═════ MATERIALS PROVIDED
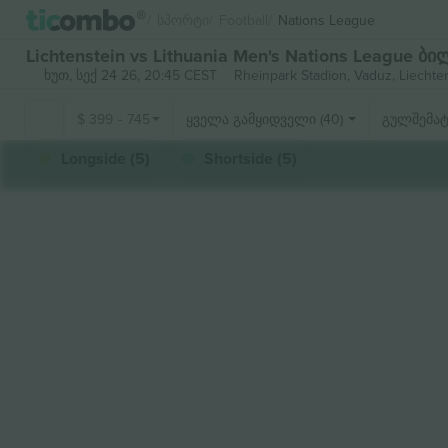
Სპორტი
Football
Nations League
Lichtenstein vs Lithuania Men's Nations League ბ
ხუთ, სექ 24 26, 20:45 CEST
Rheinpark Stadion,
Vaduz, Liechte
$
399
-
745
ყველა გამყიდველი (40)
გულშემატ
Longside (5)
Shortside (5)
══════════
**EXERCISE**
The entries above should be given again exactly, minus any pictures.

**SOLUTION TO THIS TASK**
Სპორტი
Football
Nations League
Lichtenstein vs Lithuania Men's Nations League ბ
ხუთ, სექ 24 26, 20:45 CEST
Rheinpark Stadion,
Vaduz, Liechte
$
399
-
745
ყველა გამყიდველი (40)
გულშემატ
Longside (5)
Shortside (5)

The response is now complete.